Menanggapi hal tersebut, dalam kesempatan terpisah, anggota Tim Kajian ASEAN Pusat Riset Politik Badan Riset dan Inovasi Nasional (BRIN), Faudzan Farhana, menjelaskan, sejak 20 tahun lalu, ASEAN dan China menandatangani perjanjian untuk menjaga perdamaian dan menghindari penggunaan senjata di LCS. Secara teoretis, naskah kesepakatan terbaru yang tengah disusun tidak memiliki perbedaan signifikan dengan 20 tahun lalu.

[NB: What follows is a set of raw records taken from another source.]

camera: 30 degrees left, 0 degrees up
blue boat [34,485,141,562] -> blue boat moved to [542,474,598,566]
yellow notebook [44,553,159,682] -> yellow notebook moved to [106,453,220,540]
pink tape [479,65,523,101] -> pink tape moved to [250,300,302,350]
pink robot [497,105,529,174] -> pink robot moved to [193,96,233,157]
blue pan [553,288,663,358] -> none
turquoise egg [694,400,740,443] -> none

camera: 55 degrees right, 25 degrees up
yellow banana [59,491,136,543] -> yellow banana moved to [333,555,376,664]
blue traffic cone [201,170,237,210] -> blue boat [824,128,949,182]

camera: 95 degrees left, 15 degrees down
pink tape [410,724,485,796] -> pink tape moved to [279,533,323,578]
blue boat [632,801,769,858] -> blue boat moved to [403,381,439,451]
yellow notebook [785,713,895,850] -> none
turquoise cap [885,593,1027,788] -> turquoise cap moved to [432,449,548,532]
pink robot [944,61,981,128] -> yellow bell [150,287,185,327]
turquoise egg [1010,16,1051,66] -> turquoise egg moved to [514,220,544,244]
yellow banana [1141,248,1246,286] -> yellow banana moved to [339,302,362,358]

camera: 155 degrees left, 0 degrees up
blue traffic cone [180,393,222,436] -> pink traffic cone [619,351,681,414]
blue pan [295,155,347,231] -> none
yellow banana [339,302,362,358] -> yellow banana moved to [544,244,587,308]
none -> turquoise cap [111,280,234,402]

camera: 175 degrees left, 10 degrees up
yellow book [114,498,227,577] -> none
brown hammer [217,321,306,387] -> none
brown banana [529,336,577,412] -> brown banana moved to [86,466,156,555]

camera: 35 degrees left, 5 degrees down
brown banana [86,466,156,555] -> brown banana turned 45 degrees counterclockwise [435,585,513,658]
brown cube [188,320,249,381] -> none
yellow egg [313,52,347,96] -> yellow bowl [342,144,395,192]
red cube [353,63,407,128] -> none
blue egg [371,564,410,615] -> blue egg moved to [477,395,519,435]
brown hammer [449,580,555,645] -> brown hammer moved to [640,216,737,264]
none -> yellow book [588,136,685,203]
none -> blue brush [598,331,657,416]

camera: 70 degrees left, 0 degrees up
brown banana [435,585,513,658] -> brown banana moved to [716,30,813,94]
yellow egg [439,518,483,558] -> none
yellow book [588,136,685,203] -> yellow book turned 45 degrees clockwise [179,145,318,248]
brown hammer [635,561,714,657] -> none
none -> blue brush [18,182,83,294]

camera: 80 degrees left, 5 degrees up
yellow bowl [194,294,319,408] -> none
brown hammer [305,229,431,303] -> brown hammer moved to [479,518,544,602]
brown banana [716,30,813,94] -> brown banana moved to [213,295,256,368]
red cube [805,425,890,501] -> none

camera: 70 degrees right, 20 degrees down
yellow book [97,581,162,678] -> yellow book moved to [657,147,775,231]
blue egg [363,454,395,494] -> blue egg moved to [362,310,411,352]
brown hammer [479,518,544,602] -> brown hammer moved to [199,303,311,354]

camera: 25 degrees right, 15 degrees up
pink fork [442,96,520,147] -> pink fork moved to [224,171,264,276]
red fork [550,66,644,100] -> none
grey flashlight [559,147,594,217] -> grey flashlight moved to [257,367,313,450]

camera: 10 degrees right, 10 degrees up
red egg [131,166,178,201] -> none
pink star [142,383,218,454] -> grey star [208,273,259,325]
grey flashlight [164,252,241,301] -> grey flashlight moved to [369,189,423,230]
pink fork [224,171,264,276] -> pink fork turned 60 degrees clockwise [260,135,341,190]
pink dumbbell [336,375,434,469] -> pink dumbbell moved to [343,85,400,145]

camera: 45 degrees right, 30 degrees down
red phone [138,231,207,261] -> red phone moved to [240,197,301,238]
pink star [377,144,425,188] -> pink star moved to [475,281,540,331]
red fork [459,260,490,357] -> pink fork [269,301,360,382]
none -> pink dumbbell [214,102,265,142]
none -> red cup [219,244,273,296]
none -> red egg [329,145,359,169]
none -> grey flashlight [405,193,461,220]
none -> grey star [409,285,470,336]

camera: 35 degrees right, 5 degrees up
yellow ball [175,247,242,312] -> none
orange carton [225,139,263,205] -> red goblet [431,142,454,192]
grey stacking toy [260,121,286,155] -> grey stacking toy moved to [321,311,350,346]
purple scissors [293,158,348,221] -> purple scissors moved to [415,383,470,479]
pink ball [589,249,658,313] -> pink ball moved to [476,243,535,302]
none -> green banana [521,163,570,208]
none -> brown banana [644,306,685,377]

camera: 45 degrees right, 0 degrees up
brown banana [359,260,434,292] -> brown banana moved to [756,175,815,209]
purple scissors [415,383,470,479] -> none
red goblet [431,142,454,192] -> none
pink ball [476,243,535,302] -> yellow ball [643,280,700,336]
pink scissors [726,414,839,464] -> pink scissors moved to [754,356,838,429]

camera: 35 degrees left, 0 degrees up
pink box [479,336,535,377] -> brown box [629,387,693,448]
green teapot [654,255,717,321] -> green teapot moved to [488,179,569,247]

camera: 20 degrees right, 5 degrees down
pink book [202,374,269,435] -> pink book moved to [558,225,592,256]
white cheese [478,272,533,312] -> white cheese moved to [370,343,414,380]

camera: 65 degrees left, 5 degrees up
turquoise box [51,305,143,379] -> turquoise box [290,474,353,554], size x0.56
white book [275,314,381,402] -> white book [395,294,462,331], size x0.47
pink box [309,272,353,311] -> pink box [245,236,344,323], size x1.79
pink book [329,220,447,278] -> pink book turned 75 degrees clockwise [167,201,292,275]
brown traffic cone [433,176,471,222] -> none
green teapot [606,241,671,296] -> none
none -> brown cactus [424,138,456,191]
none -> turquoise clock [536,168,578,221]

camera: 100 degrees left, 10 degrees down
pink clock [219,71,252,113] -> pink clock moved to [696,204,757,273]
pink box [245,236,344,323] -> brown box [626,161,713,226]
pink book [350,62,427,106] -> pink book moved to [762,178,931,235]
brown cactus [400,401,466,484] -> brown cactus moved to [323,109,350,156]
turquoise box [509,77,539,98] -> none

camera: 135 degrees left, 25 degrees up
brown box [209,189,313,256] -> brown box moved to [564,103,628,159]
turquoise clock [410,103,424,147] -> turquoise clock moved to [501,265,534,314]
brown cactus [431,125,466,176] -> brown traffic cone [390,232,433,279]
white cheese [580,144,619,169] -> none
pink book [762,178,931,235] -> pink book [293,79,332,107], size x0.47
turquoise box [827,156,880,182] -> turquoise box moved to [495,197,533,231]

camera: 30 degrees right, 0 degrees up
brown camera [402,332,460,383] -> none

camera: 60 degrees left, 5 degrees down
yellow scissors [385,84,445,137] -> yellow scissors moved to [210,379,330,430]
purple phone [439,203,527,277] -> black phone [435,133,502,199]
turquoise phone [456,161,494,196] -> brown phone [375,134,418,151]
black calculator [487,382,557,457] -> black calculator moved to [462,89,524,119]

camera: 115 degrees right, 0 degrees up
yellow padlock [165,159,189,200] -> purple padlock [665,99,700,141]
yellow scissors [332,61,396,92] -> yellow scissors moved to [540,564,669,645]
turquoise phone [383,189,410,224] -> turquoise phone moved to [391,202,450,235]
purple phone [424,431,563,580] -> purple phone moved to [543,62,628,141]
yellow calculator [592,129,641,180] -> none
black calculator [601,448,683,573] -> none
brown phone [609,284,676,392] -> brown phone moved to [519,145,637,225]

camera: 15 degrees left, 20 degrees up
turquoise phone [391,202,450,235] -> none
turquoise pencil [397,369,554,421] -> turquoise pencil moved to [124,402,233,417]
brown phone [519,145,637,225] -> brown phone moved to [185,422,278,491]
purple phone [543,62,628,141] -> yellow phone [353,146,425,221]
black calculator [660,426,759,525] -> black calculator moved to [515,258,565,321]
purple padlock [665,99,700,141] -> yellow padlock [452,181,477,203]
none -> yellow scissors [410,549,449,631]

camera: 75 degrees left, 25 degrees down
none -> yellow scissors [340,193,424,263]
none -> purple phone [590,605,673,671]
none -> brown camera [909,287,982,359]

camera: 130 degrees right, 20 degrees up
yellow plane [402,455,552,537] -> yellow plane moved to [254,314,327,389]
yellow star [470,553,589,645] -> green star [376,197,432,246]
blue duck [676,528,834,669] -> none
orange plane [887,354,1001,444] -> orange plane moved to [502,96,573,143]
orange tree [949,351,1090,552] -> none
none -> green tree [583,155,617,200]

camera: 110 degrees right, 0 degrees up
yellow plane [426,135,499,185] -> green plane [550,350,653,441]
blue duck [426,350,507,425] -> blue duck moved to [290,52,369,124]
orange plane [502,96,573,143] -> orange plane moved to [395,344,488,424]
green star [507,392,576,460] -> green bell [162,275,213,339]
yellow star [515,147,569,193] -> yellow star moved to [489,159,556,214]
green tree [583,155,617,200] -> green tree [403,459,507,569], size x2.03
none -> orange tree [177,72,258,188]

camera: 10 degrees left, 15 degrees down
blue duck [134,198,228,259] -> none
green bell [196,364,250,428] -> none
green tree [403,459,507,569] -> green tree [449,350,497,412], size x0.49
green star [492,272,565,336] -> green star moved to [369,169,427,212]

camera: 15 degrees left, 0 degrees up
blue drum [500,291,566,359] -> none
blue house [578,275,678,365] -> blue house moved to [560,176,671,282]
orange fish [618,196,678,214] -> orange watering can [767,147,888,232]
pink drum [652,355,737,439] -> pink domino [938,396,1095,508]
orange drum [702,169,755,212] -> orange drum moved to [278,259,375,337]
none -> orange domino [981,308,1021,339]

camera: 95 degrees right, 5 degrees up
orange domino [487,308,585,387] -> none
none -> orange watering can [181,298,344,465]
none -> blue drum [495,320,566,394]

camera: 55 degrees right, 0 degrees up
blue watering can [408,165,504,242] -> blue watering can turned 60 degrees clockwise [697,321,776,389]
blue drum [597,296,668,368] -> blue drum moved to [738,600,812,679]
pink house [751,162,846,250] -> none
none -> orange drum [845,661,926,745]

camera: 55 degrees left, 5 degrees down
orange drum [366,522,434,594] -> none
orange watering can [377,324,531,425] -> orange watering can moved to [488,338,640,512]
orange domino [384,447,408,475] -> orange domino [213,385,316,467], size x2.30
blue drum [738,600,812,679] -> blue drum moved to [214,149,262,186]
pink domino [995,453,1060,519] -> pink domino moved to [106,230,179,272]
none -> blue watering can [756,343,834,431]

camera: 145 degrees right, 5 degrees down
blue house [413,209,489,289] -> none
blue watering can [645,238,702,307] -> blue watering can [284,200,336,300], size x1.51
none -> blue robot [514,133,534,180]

”Padahal, ada perubahan dalam cara kepemimpinan China mengingat Xi Jinping berambisi untuk unjuk kekuatan kepada dunia,” ujarnya. Hal ini ditambah bahwa China bersikeras tidak mengikuti keputusan Mahkamah Arbitrase Internasional (PCA) terkait penolakan terhadap klaim garis batas imajiner ”sembilan garis putus-putus” mengenai pembagian wilayah LCS.
Dengan klaim itu, China mendaku berhak atas 85 persen wilayah LCS.
Faudzan menerangkan, sejak negosiasi mengenai LCS, ASEAN sejatinya telah kalah dari China. Alasannya karena ASEAN tidak menghadapi China sebagai satu kesatuan. Sebaliknya, China melakukan pendekatan bilateral dengan negara-negara anggota ASEAN sehingga kesepakatan yang terjadi bersifat antarnegara.
”Sebenarnya, sekarang momen ASEAN bisa bersatu dan meminta China segera menyelesaikan kesepakatan mengenai LCS. ASEAN memang masih dihormati di kawasan maupun tataran global, tetapi ini juga berarti ASEAN harus tegas bersikap sebagai sebuah kesatuan,” katanya.